They may not be able to return to the only country they really know, the one in which they came of age.
But to three immigrant activists who were brought to the United States illegally as children, the high-stakes move is one they must make to draw attention to immigration laws they feel make no sense.
The immigrants are traveling to Mexico and trying to come back into the United States.
Under U.S. law, all three are in the country illegally even though they grew up in America. The three, members of the National Immigrant Youth Alliance, want to draw attention to the law and the huge jump in deportations carried out under the Obama administration, and to reaffirm their attachment to the country where they were raised.
"I know you're going to think that I'm crazy for doing this, for leaving the U.S., for coming to Mexico but, to be honest, I think it is crazier that I had to wait 15 years to see my family," Lizbeth Mateo, one of the activists, said in a video posted on the Alliance's Facebook page.
Mateo traveled to Oaxaca a week ago, while the two other activists — one who has applied for a government program that lets young immigrants live in the U.S. on renewable two-year stays — went to Mexico on Wednesday, said Domenic Powell, one of the Alliance's founders.
Powell declined to provide details on the three, or on how or where they will attempt to re-enter the country, other than to say it will occur Monday. He said the organization doesn't want to divulge information because it wants to see how agents from Customs and Border Protection react when they encounter the three.
"We want them to act in a way as they normally would, as they always do," he said.
The activists plan to meet with others who were deported to Mexico or left on their own and will try to return to the U.S. with them, Powell said.
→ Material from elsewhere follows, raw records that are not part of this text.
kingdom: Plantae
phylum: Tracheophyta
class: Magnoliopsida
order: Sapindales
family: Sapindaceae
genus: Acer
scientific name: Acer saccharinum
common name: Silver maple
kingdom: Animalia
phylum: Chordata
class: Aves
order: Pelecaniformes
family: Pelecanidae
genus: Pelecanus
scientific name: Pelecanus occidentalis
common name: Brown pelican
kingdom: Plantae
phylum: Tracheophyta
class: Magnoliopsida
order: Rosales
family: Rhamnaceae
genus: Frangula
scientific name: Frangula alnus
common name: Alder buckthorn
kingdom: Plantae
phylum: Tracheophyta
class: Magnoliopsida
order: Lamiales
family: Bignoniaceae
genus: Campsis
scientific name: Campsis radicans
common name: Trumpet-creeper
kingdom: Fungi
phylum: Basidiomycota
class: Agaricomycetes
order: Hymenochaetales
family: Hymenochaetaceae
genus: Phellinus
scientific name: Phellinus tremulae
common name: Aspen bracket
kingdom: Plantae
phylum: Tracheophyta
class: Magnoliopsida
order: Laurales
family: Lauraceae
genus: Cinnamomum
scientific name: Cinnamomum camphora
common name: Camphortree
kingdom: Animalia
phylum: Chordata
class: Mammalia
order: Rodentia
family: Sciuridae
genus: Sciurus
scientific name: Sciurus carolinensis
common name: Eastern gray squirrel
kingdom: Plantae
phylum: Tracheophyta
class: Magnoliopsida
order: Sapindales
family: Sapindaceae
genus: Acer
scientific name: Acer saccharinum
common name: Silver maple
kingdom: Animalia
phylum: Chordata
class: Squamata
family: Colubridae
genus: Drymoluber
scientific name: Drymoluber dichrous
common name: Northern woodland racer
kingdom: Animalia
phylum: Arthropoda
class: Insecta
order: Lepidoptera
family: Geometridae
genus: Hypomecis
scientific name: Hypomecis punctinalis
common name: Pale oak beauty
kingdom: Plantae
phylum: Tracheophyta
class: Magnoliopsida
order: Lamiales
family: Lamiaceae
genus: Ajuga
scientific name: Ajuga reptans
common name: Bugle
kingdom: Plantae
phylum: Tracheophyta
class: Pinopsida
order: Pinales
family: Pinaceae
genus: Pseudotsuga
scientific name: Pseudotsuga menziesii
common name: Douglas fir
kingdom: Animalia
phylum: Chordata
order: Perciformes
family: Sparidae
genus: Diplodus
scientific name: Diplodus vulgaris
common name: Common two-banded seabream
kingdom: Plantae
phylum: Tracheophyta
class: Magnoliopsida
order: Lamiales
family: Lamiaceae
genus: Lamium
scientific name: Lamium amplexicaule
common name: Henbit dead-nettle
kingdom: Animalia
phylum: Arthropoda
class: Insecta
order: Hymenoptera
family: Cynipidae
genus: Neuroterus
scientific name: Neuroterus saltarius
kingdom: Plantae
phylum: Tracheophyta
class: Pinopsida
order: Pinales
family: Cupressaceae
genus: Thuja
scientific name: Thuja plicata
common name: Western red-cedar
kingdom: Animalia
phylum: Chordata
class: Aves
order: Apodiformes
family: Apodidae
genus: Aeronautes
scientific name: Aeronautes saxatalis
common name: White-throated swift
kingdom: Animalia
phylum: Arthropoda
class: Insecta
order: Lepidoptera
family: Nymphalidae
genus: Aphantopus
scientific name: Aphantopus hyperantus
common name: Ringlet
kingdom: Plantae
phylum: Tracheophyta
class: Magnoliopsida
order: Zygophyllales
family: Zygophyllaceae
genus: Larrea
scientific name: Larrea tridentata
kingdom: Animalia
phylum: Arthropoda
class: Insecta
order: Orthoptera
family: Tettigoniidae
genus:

Customs and Border Protection did not immediately respond to a request for comment.
Deportations have exploded in recent years, topping 400,000 in 2012, more than double the number seven years earlier. U.S. lawmakers are debating an overhaul to the country's immigration system that could include a fix for immigrants who were brought in illegally as children. Many have grown up in America and have no recollection of life in another country, but they have no legal status in the U.S.
"Whether immigration reform happens or not, they should be here in the U.S. because they live here and this is their home," said Powell, whose group in the past has organized sit-ins in politicians' offices over the administration's immigration policies.